Problem to work on:
Filter the entries that follow, copying every line in which the word "round" appears.
*** Source data Section Begins ***
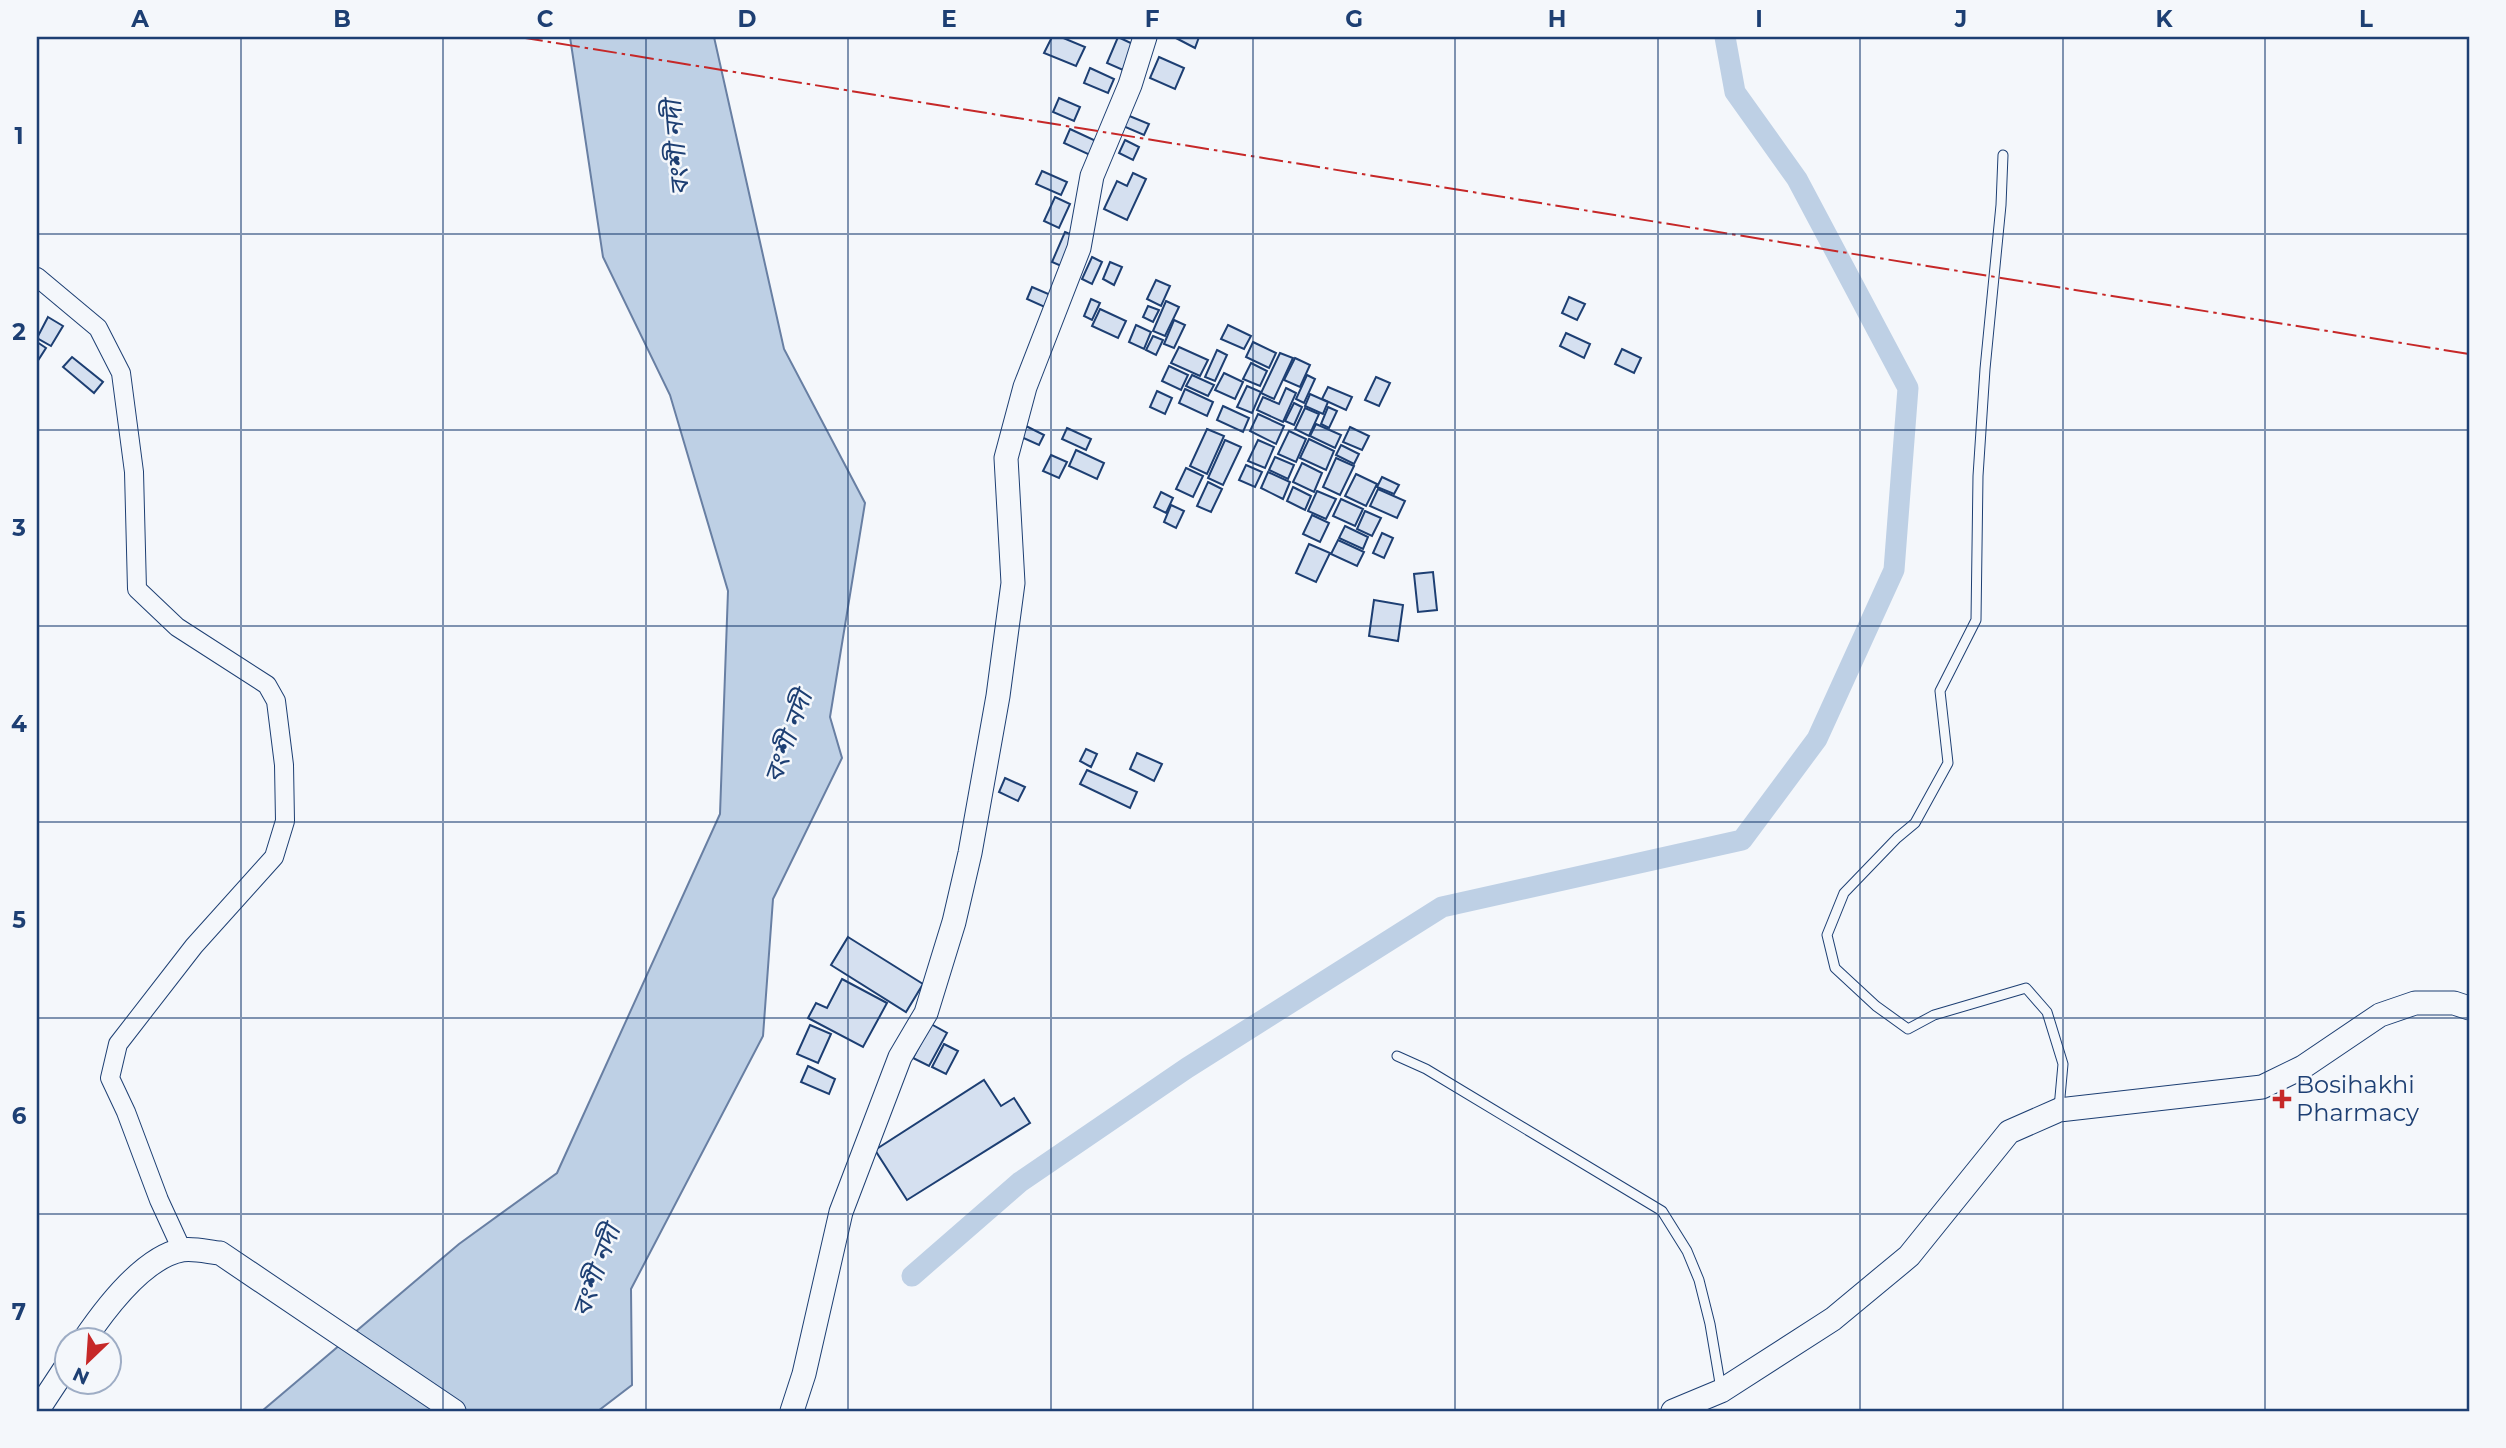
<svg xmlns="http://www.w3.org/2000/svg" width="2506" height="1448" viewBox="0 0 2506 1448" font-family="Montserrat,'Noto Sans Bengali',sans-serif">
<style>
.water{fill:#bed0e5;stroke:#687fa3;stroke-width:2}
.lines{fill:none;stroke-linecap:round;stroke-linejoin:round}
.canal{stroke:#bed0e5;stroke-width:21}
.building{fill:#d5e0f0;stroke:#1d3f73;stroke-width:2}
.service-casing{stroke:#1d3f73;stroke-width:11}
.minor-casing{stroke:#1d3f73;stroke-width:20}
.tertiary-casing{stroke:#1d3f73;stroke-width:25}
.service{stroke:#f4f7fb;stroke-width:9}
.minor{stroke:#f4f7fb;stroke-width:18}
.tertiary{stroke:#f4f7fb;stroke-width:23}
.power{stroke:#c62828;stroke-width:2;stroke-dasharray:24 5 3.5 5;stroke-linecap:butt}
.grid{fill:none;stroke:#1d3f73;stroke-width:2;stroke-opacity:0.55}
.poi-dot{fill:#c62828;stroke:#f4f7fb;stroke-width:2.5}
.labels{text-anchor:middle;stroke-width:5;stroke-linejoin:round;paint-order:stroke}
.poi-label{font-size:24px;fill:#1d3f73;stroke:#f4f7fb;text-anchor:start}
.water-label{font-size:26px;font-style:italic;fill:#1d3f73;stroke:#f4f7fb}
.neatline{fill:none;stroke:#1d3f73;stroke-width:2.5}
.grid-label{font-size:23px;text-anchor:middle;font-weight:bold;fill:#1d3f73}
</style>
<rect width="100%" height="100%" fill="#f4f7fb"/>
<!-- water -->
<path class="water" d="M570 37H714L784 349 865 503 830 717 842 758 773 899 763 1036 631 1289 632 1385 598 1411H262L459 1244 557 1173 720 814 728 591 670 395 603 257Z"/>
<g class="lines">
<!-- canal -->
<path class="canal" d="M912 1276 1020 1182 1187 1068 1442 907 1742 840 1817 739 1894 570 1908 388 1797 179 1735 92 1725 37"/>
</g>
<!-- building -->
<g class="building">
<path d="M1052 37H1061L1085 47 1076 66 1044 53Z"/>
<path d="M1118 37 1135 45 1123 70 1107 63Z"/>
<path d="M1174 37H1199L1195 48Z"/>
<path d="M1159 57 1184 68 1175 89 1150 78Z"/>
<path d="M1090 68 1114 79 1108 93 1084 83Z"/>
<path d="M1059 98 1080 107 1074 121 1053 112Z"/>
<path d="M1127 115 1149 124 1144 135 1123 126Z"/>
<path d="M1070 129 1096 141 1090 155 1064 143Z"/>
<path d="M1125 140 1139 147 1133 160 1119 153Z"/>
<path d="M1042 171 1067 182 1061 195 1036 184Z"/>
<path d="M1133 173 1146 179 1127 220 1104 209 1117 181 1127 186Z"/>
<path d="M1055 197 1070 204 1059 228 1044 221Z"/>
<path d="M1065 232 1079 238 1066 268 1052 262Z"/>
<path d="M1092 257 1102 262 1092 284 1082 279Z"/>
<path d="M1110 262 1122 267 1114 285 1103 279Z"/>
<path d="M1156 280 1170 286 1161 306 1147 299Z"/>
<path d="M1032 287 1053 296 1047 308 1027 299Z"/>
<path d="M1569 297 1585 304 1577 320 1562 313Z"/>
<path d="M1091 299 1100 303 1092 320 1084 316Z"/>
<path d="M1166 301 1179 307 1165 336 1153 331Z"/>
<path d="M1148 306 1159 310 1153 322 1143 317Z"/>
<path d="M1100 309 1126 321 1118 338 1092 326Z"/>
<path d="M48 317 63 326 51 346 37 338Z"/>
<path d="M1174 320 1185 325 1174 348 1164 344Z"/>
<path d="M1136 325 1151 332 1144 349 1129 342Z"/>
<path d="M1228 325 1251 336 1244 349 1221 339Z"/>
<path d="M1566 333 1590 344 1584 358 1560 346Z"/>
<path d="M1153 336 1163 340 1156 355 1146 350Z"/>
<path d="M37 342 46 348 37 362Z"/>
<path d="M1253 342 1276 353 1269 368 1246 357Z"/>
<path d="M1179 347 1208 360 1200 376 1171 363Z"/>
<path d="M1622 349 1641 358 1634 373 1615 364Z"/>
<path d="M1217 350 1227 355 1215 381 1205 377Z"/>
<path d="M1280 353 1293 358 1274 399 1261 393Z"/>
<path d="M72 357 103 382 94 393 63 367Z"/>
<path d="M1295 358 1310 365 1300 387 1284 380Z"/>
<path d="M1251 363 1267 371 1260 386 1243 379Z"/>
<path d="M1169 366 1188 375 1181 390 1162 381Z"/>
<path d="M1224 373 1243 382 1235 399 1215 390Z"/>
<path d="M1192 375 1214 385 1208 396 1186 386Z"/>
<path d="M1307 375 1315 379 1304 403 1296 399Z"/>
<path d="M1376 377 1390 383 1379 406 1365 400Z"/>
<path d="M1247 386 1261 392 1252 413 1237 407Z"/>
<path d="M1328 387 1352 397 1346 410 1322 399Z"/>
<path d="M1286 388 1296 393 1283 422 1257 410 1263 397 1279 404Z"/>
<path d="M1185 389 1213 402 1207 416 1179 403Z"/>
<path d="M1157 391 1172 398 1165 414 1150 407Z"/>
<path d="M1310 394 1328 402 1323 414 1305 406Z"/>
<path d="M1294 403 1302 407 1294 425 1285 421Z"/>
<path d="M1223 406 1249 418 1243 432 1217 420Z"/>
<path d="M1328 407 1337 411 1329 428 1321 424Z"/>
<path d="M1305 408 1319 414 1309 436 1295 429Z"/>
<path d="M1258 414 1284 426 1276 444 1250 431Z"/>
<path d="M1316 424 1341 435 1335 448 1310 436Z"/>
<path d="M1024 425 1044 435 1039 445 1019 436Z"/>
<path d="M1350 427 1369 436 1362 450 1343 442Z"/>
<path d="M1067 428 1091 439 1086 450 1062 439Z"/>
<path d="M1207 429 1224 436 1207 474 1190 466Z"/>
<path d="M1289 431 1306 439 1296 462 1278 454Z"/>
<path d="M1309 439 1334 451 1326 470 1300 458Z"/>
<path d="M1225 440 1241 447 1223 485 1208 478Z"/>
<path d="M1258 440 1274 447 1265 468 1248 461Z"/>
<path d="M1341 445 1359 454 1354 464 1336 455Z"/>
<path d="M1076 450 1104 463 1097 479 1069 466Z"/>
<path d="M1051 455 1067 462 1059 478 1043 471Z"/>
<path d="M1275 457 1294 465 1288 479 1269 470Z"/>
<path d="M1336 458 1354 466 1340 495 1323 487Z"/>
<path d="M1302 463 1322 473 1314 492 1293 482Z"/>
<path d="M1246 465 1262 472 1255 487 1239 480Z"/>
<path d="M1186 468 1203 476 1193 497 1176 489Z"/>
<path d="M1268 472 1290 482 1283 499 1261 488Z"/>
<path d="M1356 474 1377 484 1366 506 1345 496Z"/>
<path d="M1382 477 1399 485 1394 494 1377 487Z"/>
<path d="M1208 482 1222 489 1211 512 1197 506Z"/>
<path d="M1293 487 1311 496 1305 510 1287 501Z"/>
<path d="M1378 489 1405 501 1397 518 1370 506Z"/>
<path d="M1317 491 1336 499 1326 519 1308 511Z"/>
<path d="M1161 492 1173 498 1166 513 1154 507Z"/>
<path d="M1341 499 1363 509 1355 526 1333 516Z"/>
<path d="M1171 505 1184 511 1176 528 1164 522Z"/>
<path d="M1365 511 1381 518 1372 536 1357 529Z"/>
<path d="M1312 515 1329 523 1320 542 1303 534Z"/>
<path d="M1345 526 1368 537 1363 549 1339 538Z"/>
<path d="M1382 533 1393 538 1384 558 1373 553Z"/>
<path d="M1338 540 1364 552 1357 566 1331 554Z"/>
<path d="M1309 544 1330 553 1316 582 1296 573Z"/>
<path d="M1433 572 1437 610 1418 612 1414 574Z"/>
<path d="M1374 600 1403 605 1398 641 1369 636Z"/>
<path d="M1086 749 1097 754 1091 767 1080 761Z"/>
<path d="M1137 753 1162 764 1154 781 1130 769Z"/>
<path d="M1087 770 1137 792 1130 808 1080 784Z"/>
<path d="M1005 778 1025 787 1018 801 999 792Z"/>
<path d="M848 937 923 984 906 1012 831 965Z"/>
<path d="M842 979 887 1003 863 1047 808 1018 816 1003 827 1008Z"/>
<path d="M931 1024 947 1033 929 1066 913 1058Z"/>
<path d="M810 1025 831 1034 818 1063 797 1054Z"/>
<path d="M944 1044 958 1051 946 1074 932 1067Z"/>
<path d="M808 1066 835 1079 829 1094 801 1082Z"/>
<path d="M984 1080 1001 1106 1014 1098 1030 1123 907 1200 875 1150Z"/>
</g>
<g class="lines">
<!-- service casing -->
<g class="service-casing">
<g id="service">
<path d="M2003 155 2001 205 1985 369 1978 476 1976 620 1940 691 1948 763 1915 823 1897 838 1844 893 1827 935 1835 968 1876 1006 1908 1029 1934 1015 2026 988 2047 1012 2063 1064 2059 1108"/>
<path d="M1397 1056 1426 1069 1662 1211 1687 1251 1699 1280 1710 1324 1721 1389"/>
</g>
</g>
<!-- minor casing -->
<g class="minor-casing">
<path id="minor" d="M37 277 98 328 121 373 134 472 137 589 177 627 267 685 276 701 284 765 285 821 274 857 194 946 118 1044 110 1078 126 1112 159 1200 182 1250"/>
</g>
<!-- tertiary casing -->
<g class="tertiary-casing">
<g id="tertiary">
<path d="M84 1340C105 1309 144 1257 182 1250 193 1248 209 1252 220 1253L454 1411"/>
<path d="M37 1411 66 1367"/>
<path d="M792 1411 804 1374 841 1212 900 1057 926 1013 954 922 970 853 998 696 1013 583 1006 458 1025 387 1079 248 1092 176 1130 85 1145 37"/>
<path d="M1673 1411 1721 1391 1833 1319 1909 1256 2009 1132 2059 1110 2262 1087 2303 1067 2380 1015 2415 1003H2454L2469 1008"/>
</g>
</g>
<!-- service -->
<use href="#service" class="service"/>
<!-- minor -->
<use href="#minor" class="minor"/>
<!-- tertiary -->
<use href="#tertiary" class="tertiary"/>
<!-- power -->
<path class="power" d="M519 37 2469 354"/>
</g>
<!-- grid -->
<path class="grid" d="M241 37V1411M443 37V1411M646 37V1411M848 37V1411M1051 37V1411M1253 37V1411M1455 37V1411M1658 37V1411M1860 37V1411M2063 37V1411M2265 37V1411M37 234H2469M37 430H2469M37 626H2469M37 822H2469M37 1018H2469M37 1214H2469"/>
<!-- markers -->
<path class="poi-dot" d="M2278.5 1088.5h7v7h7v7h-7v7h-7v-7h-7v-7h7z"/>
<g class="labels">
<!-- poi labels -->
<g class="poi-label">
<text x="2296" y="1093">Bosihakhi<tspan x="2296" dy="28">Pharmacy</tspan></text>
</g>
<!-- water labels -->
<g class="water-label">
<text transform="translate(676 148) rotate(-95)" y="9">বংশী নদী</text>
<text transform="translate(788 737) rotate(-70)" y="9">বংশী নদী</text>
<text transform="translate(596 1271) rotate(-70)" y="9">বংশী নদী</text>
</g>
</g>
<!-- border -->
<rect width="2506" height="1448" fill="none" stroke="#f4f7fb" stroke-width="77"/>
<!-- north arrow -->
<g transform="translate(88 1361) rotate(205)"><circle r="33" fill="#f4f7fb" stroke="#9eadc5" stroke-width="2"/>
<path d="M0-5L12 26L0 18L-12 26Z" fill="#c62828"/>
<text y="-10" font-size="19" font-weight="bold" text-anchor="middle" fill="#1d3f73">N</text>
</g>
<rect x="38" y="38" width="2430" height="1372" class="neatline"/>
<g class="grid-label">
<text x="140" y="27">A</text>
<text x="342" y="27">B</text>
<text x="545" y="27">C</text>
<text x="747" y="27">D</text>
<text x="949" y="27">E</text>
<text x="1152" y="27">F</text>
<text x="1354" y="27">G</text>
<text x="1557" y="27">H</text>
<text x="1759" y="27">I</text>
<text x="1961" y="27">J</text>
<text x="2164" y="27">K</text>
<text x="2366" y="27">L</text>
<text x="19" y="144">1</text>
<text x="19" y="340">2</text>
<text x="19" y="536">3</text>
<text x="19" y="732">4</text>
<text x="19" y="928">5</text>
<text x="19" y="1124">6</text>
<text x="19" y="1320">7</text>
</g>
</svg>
*** Source data Section Ends ***
Written response:
.lines{fill:none;stroke-linecap:round;stroke-linejoin:round}
.labels{text-anchor:middle;stroke-width:5;stroke-linejoin:round;paint-order:stroke}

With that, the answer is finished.